Lestrade looked at him. ‘No. How can that be? He’d be older than Methuselah by now.’
‘Would he? When I talked to Daniel Sleigh he was my age – twenty-six at the time. That would make him, all things being equal, seventy now.’
‘All right, then, Ivan, and I do beg your pardon, but are you seriously expecting me to believe that a seventy-year-old man could strangle six women and a man?’
‘Simultaneously, no,’ said Corner, ‘but one at a time, why not?’
‘Come on!’ Lestrade was incredulous. Suddenly, he felt a thump to his temple. The cigar flew from his mouth and he found himself kneeling on the floor with Corner’s left arm locked round his throat and his head twisted sharply
to one side.
‘And this is my bad arm,’ the old copper grunted.
Lestrade slapped the man’s forearm for all he was worth. The waiting room was beginning to swim in his vision and his chest threatened to burst. Corner released his grip, and Lestrade slumped forward. ‘I thought we agreed,’ he rasped, ‘no tricks.’
‘Sorry, Sholto,’ Corner helped him up to the seat again, ‘but I had to make a point.’
‘Yes, yes, quite.’ Lestrade tried to screw his head back on. All to no avail. It veered to the right for the rest of the night. All right. So a seventy-year-old man could strangle people, at least a seventy-year-old man with police training. ‘How do you know Sleigh isn’t dead? In my experience, people don’t live long in those places.’
‘He got out, Sholto, that’s how I know. It was in The Times, no less – a little piece just under the Hunjadi Janos Laxative advertisement. Back in February, this was.’
‘February?’ Lestrade made a valiant attempt to prick up his ears.
‘Exactly,’ Corner read the transparency that was Lestrade’s mind. ‘The month Mrs Culdrose died.’

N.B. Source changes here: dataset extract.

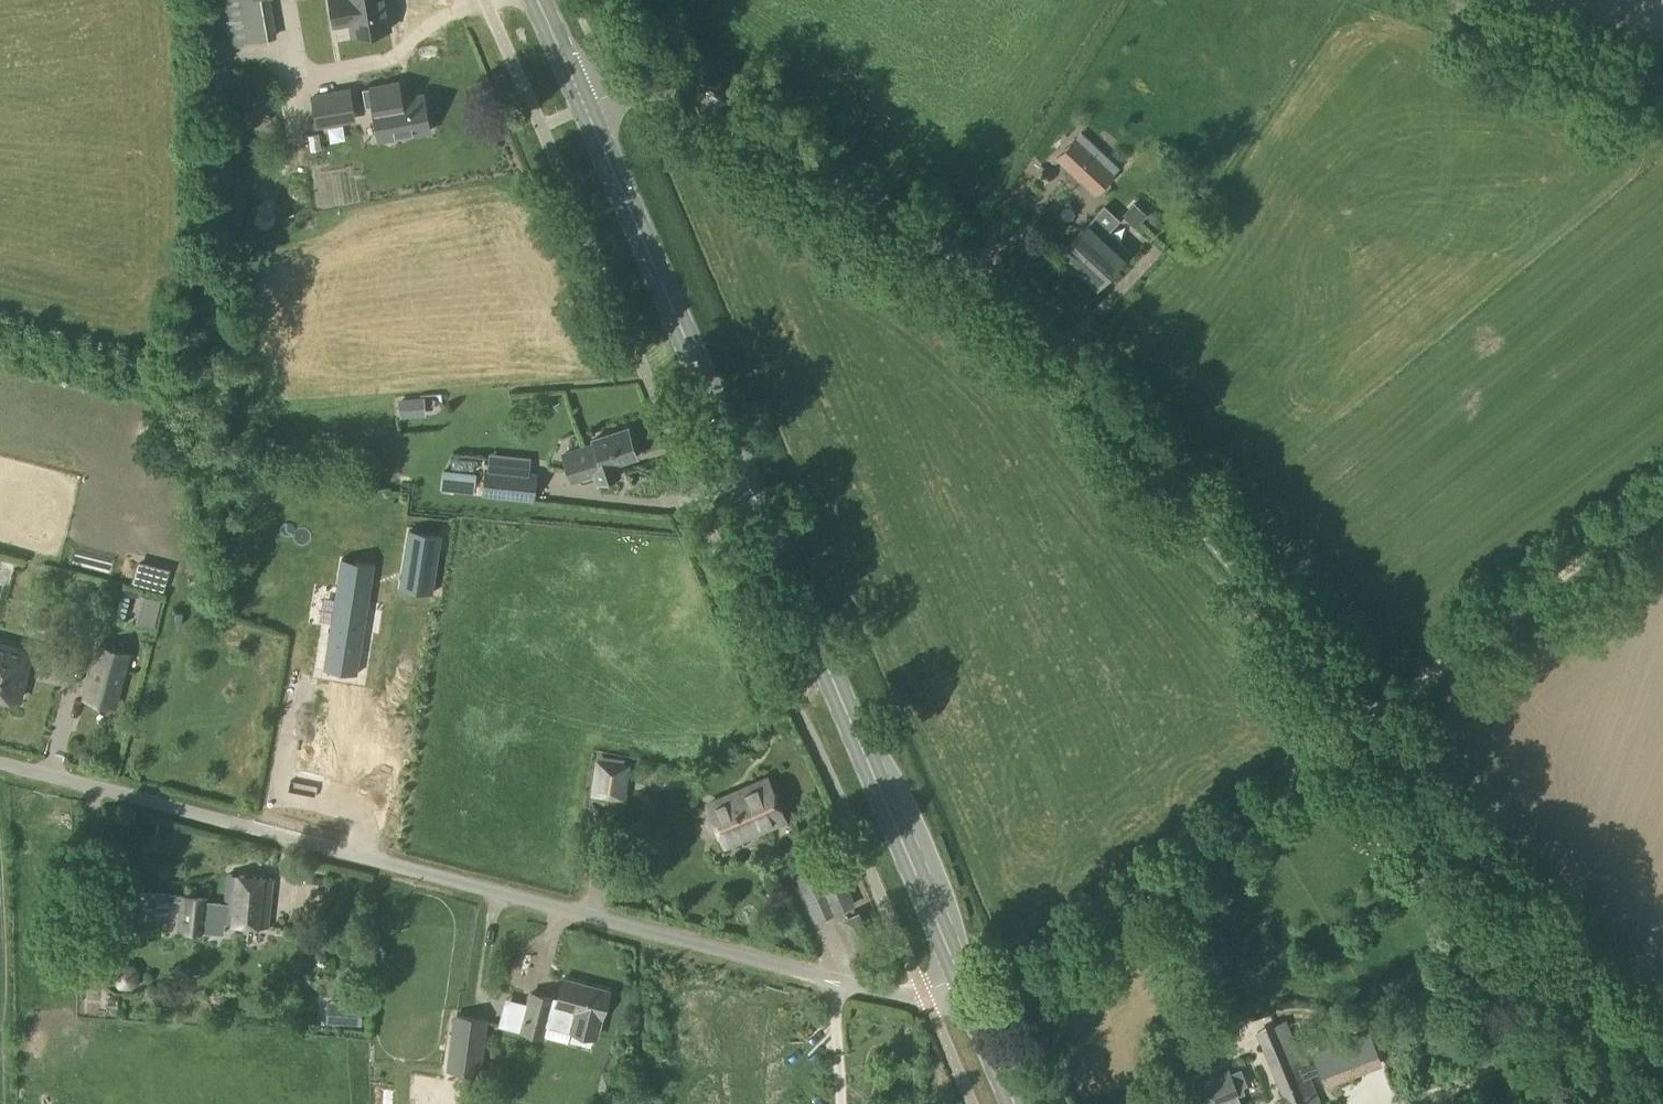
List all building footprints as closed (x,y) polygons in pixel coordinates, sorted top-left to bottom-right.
[(218,26),(273,17),(270,0),(213,0),(218,26)] [(382,0),(327,0),(330,23),(348,20),(350,34),(386,29),(382,0)] [(362,88),(366,106),(371,105),(378,142),(432,132),(425,91),(402,95),(399,79),(369,84),(369,87),(362,88)] [(349,87),(310,94),(316,128),(356,121),(349,87)] [(1060,155),(1106,196),(1125,175),(1079,134),(1060,155)] [(1142,204),(1131,211),(1141,227),(1153,220),(1142,204)] [(1097,243),(1101,239),(1097,236),(1108,224),(1097,214),(1060,254),(1075,268),(1077,266),(1084,273),(1105,251),(1097,243)] [(401,399),(397,399),(399,418),(421,416),(422,416),(420,397),(401,399)] [(595,484),(620,475),(616,463),(637,456),(628,428),(592,440),(594,444),(573,451),(561,455),(570,483),(592,476),(595,484)] [(505,467),(533,467),(533,456),(505,456),(505,467)] [(490,468),(484,468),(484,469),(481,496),(533,502),(536,473),(528,472),(498,469),(490,468)] [(442,533),(408,528),(398,588),(432,593),(442,533)] [(340,557),(322,669),(356,674),(373,562),(340,557)] [(168,580),(170,564),(147,561),(145,578),(168,580)] [(117,612),(132,615),(139,585),(125,581),(117,612)] [(35,652),(0,641),(0,697),(19,703),(35,652)] [(116,709),(131,653),(96,643),(81,699),(116,709)] [(299,777),(401,796),(417,710),(315,691),(299,777)] [(624,800),(629,764),(596,759),(591,795),(624,800)] [(725,847),(785,821),(767,779),(707,805),(725,847)] [(816,921),(853,905),(835,862),(798,877),(816,921)] [(169,893),(140,889),(138,920),(166,923),(169,900),(181,901),(179,928),(224,932),(224,923),(268,926),(272,878),(228,875),(226,903),(209,902),(209,899),(182,896),(169,894),(169,893)] [(130,941),(133,905),(105,902),(102,938),(130,941)] [(853,944),(869,937),(859,913),(842,919),(853,944)] [(602,1018),(608,991),(562,979),(557,1000),(531,993),(521,1031),(542,1036),(547,1019),(571,1026),(570,1030),(595,1037),(600,1017),(602,1018)] [(361,1003),(339,1001),(337,1023),(360,1025),(361,1003)] [(480,1076),(488,1019),(454,1015),(446,1071),(480,1076)] [(1290,1035),(1262,1046),(1285,1103),(1318,1103),(1290,1035)] [(1326,1083),(1353,1073),(1343,1046),(1316,1056),(1326,1083)] [(1239,1100),(1241,1099),(1240,1097),(1229,1069),(1187,1087),(1194,1103),(1241,1103),(1239,1100)]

‘You’ve known about this all this time and you haven’t come forward before?’ Lestrade snapped. ‘Why not?’
‘At first, I wasn’t sure. Remember that back in the ’fifties Sleigh didn’t kill anybody. I reasoned after a while that that was because he didn’t get the chance or because his mania hadn’t fully developed. God knows what forty years of incarceration have done to his libidinous tendencies.’
‘Not to mention his lusts after young women,’ Lestrade added.
‘I watched the papers. Mrs Hollander I wasn’t sure about. She seemed to have so many men in her life, it could have been anybody. But by the time Miss Bellamy was found, I decided to act. I nipped into the Yard and got young George Dixon to look up Records.’